NEW YORK (Reuters Health) – With guidance and training, certain patients on long-term anticoagulant therapy can safely monitor their own INR levels and make dose adjustments as needed, with better outcomes (reductions in thromboembolic events and mortality) than usual clinic-based anticoagulation care, a meta-analytic review finds.

The observed mortality benefit is “impressive and similar to that observed for many currently accepted therapies in heart failure and acute coronary syndromes,” write the authors of a commentary that accompanies the analysis, published in Annals of Internal Medicine April 5.

In an email to Reuters Health, Dr. Hanna E. Bloomfield of the Minneapolis VA Medical Center cautioned that this self-care model “should only be recommended if the clinician’s office could offer the same degree of initial patient education employed in these studies, which was fairly intensive, and readily available access for patients who have questions.”

Several portable devices now available make it possible for patients to monitor their INR at home and either call in their results to their provider who makes medication dose adjustments or adjust the dose themselves.

The US Department of Veterans Affairs Evidence-based Synthesis Program, in conjunction with the VA’s Office of Quality and Performance, commissioned an analysis of published studies that compared patient self-testing (PST) and patient self-management (PSM) of anticoagulation therapy with usual care in a physician’s office or anticoagulation clinic.

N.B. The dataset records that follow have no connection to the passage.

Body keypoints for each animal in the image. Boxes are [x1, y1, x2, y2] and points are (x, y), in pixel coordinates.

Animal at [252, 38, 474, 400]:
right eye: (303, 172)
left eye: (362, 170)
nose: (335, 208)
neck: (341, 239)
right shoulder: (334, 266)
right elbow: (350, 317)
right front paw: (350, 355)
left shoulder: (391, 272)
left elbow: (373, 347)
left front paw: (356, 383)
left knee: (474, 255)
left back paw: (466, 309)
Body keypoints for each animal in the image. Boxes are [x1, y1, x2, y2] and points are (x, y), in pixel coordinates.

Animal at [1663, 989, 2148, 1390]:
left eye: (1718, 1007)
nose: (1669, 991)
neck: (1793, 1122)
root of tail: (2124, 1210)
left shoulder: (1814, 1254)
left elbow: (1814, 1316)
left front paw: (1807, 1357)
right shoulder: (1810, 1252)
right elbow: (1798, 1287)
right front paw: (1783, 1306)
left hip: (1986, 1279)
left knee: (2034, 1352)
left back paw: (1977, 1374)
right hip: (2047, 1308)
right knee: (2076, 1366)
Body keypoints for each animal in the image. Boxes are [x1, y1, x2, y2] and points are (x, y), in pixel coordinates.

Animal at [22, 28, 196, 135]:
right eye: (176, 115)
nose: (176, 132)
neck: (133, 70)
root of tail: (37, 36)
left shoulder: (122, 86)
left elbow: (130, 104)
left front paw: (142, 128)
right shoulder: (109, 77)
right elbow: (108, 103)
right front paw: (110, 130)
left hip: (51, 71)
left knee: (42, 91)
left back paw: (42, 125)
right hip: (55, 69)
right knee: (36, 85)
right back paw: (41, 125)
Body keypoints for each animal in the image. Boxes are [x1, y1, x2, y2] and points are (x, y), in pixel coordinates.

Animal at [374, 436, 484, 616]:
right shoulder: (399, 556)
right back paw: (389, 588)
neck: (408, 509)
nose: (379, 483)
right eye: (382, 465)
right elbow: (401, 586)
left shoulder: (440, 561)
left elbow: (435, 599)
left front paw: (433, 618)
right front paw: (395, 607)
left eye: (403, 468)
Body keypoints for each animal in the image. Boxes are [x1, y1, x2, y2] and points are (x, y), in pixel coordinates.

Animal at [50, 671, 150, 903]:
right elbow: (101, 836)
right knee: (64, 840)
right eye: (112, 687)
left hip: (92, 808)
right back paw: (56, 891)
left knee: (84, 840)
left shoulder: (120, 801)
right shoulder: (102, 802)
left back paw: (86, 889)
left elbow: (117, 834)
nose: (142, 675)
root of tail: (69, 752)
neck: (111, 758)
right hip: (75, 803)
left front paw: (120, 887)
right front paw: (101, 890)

Dr. Bloomfield and a panel of experts in anticoagulation management and delivery reviewed a total of 22 randomized controlled trials that enrolled a total of 8,413 community-dwelling adults on long-term anticoagulation therapy.

They found that patients randomly assigned to PST or PSM had a significant 26% lower risk of dying and a significant 42% reduction in major thromboembolic events, without any increased risk of major bleeding events.

The assumption, based on observational data, is that the better outcomes are the result of patient’s spending more time in the therapeutic range that is achieved with more frequent monitoring and dose adjustments, the study team notes.

The researchers also found evidence that patients were more satisfied and had improved quality of life when they self-managed their anticoagulant therapy.

However, this approach is not for everyone, Dr. Bloomfield and colleagues note in their article — a sentiment echoed in the accompanying commentary from Dr. Paul Anaya and Dr. David Moliterno of the Gill Heart Institute and University of Kentucky in Lexington.

Dr. Bloomfield’s team points out that in half of the trials they reviewed, fewer than 50% of potentially eligible patients successfully completed the training and agreed to be randomly assigned. They further note that these trials enrolled highly selected samples of patients who had the desire and confidence, as well as the manual dexterity, visual acuity and mental faculties to use the testing device and relay the information or correctly adjust doses on their own.

In addition, only five trials were considered “high quality” and only two were conducted in the United States; most were conducted in Europe, specifically Germany and the Netherlands. The study populations were largely homogenous (most involved white men) and many of the studies involved the use of coumarins other than warfarin. None of the studies addressed whether self-management is safe during the high-risk initiation phase.

Whether this self-care model for anticoagulation therapy can be successfully applied in typical US health care settings requires further study, conclude both the study team and the co-authors of the commentary.

Nonetheless, Drs. Anaya and Moliterno point out that this meta-analysis “confirms the findings from previous reports and reinforces the notion that in a highly motivated patient, a strategy of self-directed care of anticoagulation empowers the patient to become an active participant in his or her health care and can be safely and effectively implemented.”

“Should the clinical benefits of home INR testing and management reported in this meta-analysis continue to be realized, it is likely that this technology will soon join the ranks of other current self-directed care strategies, they conclude.